Many expats living in the UAE have been plagued by them at some point, usually soon after they land in the country — cold calls from financial planners promising to help invest your money or move your pension abroad.
You might be interested in their services, but should you buy from advisers who earn their living making commissions on the products they sell? Or should you instead select a fee-based financial planner who receives their compensation regardless of what they advise you to buy? And what difference does it make anyway? The answer to that question depends on whom you ask.
Jessica Cook, a private client adviser with AES International, who works on a fee basis, says the fees of commission-based advisers are almost always tied to specific products or services. “The model misses so much of what clients actually need,” she says. “A fee-based adviser can practise with a much greater degree of objectivity and independence. [They] cannot be swayed by any personal benefits that may come along with certain recommendations.”
The fee-based relationship also instils a solid long-term partnership between the adviser and the client, she says. “The advice is far more transparent and the client can be certain of the costs involved.
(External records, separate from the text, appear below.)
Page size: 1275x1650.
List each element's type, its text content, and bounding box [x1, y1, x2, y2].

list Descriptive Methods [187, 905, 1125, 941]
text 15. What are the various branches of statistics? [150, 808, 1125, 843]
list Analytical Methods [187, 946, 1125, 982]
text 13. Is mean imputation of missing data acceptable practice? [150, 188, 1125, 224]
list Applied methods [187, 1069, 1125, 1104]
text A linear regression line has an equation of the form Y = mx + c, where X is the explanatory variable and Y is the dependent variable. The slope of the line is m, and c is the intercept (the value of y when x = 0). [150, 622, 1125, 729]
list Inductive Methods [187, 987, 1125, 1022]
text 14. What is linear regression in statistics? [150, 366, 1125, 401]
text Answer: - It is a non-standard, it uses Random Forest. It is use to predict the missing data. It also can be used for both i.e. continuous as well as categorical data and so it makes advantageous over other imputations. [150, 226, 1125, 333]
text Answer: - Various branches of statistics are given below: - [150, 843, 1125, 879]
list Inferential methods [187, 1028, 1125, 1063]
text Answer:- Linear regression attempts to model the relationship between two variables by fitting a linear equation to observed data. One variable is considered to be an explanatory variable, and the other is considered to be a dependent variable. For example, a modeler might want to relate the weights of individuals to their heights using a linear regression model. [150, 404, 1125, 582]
No hidden charges lurk around the corner. This really has a knock-on effect in so far as the fee structure provides clients with the opportunity to get more service out of the money they spend on professional advice.
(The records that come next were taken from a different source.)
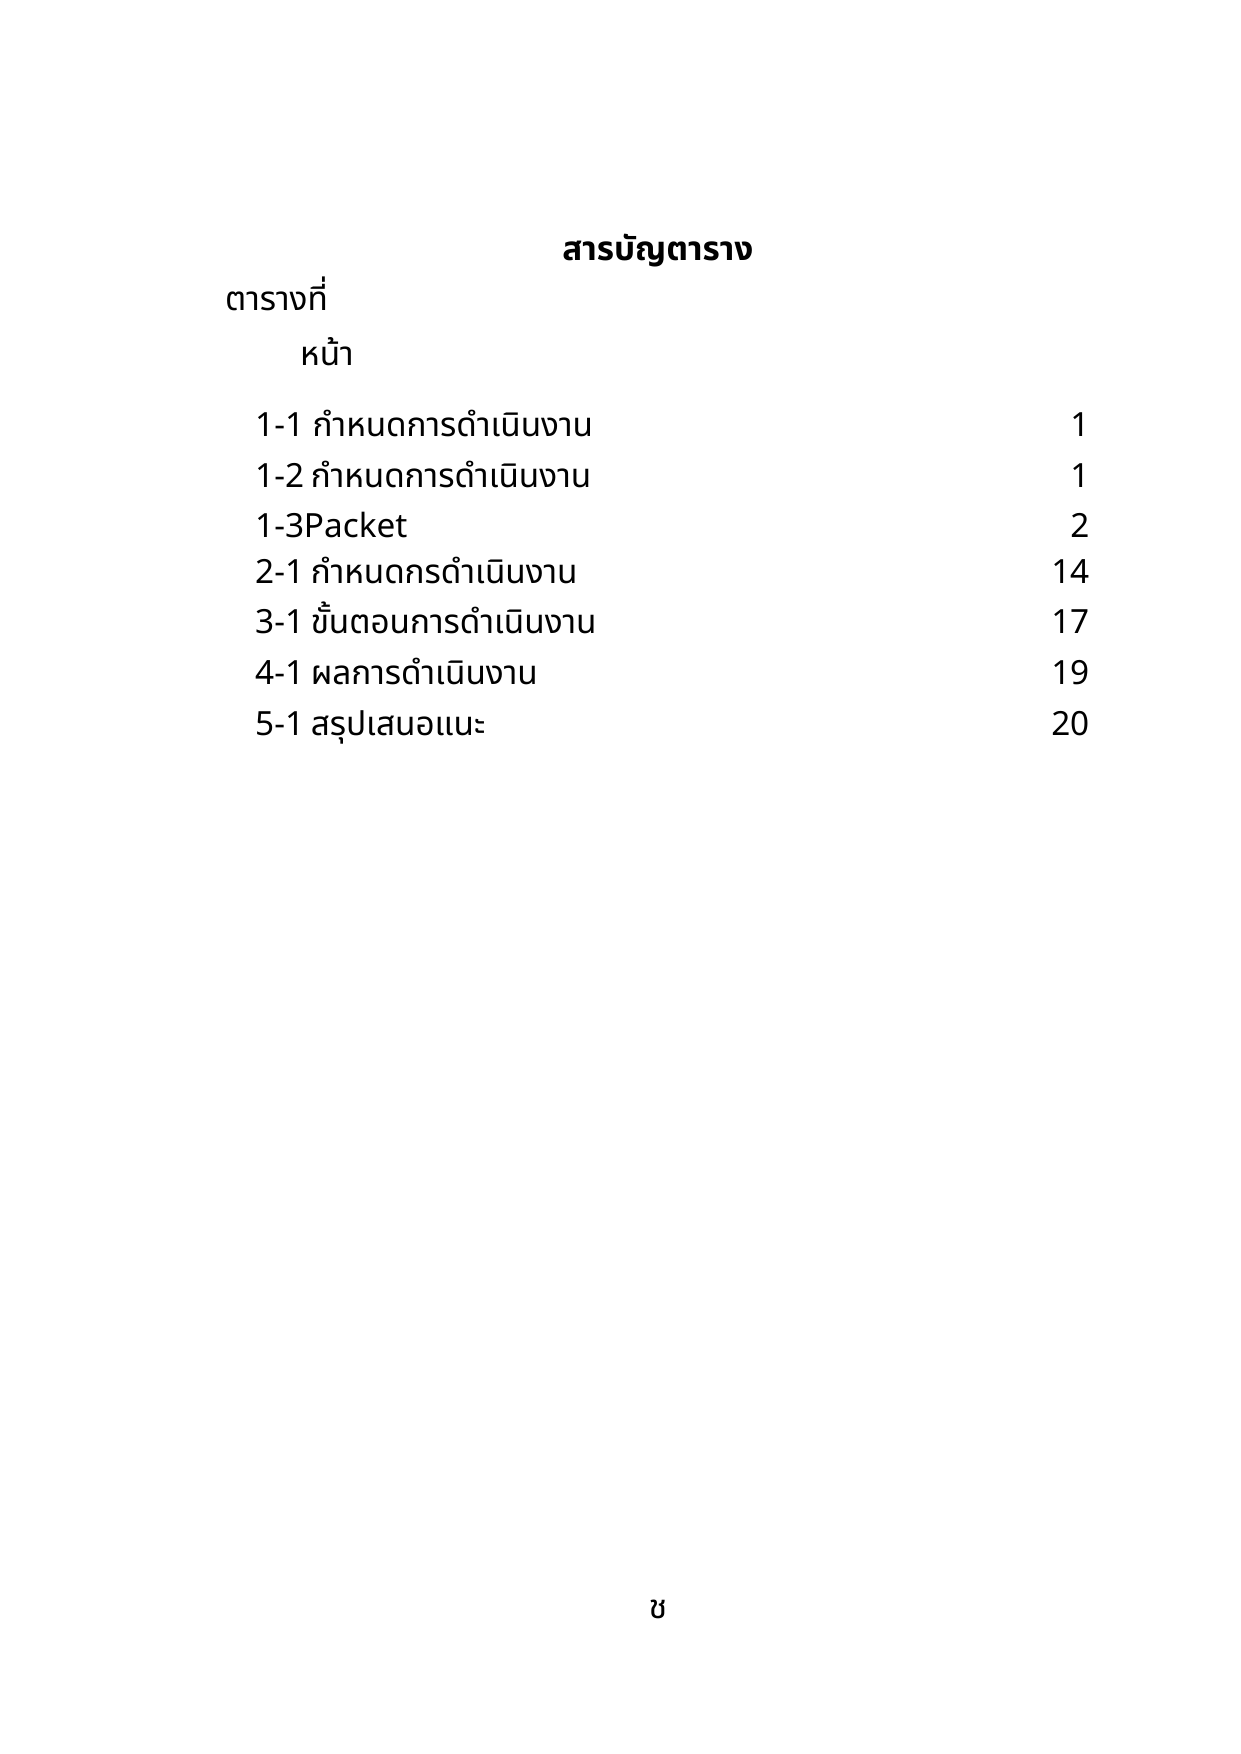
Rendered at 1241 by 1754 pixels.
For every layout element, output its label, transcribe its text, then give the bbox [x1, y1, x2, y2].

text 2-1กำหนดกรดำเนินงาน 14 [255, 548, 1090, 598]
text 3-1ขั้นตอนการดำเนินงาน 17 [255, 598, 1090, 649]
subtitle สารบัญตาราง [225, 225, 1090, 275]
text 1-1 กำหนดการดำเนินงาน 1 [255, 401, 1090, 452]
text 1-2กำหนดการดำเนินงาน 1 [255, 452, 1090, 502]
text ตารางที่ หน้า [225, 275, 1090, 380]
text 5-1สรุปเสนอแนะ 20 [255, 699, 1090, 750]
text 1-3Packet 2 [255, 502, 1090, 548]
text 4-1ผลการดำเนินงาน 19 [255, 649, 1090, 699]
“Today’s clients expect much more clarity and transparency from their financial advisers. This, coupled with an ever-increasing compliance framework, is seeing the demand for fee-based advice increase dramatically.”
In the United States, President Barack Obama is aiming to introduce laws to reduce conflicts of interest for financial advisers who recommend retirement products. But commission-based financial planners argue there are benefits to receiving advice from someone whose compensation is tied to what they sell.
“Somebody who is fee-based has no incentive to recommend a solution, because they are going to get paid whatever happens,” says Edward Mainwaring-Burton, Senior Financial Planner at Acuma, who works mainly on commission.
“If you compare it to seeing a lawyer who would charge by the hour, you might sit there and have a lovely chat about what you were doing over the weekend and how your family is and that would cost you $200 (Dh734.5) . With a fee-based consultant you are paying for the time, whatever happens, so whether or not there is any advice or any action required there is always going to be a bill.
“However, with commission-based [financial advisers] you are only ever going to pay for work that the person does for you.”
His company, which is part of the deVere Group, the world’s largest independent international financial consultancy, receives its commissions directly from the companies it works with. All of its consultants receive a flat rate for all groups, products and services to ensure there is no conflict of interest, says Mainwaring-Burton.
“I know there are other companies that offer higher commissions or direct commissions,” he adds. “And some consultants have direct relationships with the institutions, but it really does come down to the individual company.”
He thinks the industry is moving towards a situation whereby commissions are paid based on the size of the assets under management. Tying the compensation directly to the size of the asset means it is in planners’ best interests for their clients’ investments to grow. How that develops remains to be seen. But one thing is for sure. One way or another you will pay for financial advice.
“When it comes to remuneration for professional advice, it is important to bear in mind that good quality advice does not come for free,” says Marcus Gent, Managing Director for the Middle East and rest of the world for Friends Provident International, which offers a range of different products. “It is a matter for you to decide how you would prefer to pay for the advice.”